やがてその場所に着いた。まだ虹の光は見えない。何とか間に合ったようだ。沙羅はゼイゼイと肩で息をしている。
「ここに来るとどうしても走ることになるわね」
そう言いながら沙羅は深呼吸して息を整えていた。ダイは懐中時計を見た。
「さあ、もうすぐ『虹』が出てくる」
「もうすぐね。ダイ。さようなら」
沙羅は右手を出した。
「沙羅。もうお別れだ。元気で・・・」
ダイが右手を出して握手した。

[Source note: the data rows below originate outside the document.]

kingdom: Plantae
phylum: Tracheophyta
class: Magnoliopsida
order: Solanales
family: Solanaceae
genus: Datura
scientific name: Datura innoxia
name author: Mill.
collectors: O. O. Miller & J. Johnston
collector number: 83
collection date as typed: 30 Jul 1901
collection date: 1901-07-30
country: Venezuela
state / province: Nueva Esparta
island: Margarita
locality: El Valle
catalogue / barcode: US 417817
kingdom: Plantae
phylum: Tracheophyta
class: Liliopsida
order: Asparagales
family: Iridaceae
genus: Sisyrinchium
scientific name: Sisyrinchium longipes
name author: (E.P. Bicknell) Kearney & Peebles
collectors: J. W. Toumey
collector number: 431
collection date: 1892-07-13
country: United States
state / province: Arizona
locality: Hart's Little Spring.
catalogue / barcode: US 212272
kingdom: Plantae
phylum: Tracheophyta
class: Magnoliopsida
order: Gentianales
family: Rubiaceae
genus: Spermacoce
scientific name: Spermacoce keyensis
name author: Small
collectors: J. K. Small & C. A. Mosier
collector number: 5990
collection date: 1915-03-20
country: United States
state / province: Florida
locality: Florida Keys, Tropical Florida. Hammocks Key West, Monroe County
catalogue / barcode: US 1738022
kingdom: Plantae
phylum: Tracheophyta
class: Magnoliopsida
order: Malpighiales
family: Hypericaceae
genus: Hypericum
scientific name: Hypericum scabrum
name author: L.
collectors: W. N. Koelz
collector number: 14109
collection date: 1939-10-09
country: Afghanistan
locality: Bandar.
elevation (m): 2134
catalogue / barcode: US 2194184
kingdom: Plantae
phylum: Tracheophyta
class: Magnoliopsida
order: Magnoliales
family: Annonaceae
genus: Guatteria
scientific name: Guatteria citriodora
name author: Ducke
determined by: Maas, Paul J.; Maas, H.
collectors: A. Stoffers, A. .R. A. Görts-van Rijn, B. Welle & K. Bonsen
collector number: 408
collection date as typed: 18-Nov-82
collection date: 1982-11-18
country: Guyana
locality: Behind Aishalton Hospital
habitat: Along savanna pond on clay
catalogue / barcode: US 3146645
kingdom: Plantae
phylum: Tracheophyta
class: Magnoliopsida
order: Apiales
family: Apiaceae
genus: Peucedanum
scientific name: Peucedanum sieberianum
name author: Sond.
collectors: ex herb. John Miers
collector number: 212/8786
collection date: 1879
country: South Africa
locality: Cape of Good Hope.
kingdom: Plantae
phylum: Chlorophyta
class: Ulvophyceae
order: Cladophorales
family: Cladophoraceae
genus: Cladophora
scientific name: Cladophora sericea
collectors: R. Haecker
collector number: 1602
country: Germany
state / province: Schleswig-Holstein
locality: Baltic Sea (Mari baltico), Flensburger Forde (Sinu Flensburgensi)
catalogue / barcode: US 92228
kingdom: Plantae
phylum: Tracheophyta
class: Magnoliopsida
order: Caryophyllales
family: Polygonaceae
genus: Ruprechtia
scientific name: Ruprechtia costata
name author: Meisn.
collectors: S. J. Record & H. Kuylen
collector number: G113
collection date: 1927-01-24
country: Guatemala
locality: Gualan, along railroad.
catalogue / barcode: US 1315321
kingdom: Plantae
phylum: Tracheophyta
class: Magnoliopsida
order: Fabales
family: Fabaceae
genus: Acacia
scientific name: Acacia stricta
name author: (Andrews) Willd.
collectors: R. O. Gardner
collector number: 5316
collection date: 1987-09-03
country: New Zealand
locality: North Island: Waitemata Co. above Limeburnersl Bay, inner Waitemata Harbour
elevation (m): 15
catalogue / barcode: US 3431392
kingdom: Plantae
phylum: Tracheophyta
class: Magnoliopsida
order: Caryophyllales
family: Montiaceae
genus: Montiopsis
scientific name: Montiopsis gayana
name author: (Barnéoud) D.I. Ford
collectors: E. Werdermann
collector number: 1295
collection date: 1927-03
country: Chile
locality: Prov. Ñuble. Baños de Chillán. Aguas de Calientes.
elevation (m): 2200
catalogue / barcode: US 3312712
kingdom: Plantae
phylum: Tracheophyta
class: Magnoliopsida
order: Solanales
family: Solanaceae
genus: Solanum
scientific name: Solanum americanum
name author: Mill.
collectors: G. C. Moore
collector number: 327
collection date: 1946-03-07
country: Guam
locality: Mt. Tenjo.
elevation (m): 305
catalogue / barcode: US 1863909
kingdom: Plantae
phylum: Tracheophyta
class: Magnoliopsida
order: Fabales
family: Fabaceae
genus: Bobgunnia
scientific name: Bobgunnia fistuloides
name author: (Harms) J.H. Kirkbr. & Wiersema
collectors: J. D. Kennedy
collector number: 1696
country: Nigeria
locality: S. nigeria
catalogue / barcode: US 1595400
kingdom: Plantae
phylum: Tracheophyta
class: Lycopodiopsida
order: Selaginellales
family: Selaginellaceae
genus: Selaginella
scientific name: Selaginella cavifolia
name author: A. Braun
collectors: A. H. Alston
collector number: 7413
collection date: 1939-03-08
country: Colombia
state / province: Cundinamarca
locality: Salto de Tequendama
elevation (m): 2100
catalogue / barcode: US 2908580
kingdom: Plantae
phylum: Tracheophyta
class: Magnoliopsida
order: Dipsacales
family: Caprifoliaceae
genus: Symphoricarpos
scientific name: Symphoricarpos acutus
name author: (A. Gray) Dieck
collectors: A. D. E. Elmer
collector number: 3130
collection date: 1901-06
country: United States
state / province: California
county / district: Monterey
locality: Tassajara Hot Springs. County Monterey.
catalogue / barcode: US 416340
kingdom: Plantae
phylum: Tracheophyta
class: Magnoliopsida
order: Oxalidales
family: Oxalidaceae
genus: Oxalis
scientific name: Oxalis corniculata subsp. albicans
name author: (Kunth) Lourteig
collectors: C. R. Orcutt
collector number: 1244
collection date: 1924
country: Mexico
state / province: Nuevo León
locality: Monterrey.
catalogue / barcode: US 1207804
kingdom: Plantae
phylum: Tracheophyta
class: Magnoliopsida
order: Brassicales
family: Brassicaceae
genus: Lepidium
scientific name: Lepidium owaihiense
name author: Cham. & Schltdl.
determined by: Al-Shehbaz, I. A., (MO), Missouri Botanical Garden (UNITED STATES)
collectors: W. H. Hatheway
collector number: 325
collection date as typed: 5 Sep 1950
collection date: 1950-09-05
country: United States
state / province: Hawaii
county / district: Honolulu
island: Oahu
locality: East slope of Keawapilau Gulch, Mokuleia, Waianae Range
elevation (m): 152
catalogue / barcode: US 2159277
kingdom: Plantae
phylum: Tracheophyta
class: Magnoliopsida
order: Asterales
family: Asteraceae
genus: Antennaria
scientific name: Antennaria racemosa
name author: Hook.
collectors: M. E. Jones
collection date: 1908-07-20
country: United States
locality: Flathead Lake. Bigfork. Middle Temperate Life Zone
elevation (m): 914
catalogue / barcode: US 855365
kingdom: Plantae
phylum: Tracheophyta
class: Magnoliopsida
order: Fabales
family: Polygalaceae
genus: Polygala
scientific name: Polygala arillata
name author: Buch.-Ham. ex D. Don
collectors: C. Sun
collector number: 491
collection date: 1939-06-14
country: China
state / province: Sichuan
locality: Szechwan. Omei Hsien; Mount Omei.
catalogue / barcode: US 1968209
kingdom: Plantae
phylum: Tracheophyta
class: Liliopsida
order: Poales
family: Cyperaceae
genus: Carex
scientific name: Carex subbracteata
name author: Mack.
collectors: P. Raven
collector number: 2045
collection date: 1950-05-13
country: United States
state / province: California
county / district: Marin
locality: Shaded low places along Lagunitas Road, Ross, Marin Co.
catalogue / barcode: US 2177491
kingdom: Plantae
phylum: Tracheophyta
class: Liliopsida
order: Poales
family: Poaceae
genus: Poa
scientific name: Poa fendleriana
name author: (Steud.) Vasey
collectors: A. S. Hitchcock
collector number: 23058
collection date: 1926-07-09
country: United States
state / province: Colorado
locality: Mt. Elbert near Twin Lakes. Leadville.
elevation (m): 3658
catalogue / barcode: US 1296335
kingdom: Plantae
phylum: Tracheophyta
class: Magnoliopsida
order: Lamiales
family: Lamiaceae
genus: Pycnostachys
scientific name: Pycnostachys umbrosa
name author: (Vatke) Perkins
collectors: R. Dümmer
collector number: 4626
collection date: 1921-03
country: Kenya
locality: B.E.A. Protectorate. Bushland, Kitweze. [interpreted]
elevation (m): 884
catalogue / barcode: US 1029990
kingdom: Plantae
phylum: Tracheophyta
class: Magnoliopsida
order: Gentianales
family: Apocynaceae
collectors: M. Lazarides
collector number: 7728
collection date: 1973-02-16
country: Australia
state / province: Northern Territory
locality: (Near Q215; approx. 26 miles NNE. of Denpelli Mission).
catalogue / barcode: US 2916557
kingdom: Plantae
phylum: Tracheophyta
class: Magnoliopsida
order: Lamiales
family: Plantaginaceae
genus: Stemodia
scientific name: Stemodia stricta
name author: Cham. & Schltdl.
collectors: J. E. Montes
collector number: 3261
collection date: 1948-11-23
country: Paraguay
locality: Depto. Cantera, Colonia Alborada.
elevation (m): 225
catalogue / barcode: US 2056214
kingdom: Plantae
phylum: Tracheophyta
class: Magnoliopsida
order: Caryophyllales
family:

お互いに見つめ合いながら・・・。その時、空の星が急に瞬き、そして消えていった。辺りは暗闇に包まれた。静まり返った草原で2人っきり・・・右手を通してダイと沙羅は互いに相手を意識した。
「沙羅・・・」
「ダイ・・・」
すると急にダイが沙羅を引き寄せ、その体を抱きしめた。
「沙羅。今なら言える。君が好きだ。心から愛している」
「ダイ。私も・・・私もあなたを愛している」
暗闇の中で2人は唇を重ねた・・・。
やがて虹色の光が現れて辺りを照らした。それは重なり合う2人の姿を闇に浮かび上がらせた。
「ダイ。もう時間よ」
沙羅はダイから離れた。
「ああ、そうだな」
ダイは沙羅から手を放した。
「じゃあ、私、行くね」
「ああ、ここで見ている」
沙羅はダイに手を振りながら歩き出した。そしてその体はその虹色の光に吸い込まれていった。ダイはいつまでも虹を見守っていた。
やがて虹は消えていった。そしてまた夜空に星が輝き始め、三下高原をほのかに照らした。何事もなかったかのように・・・。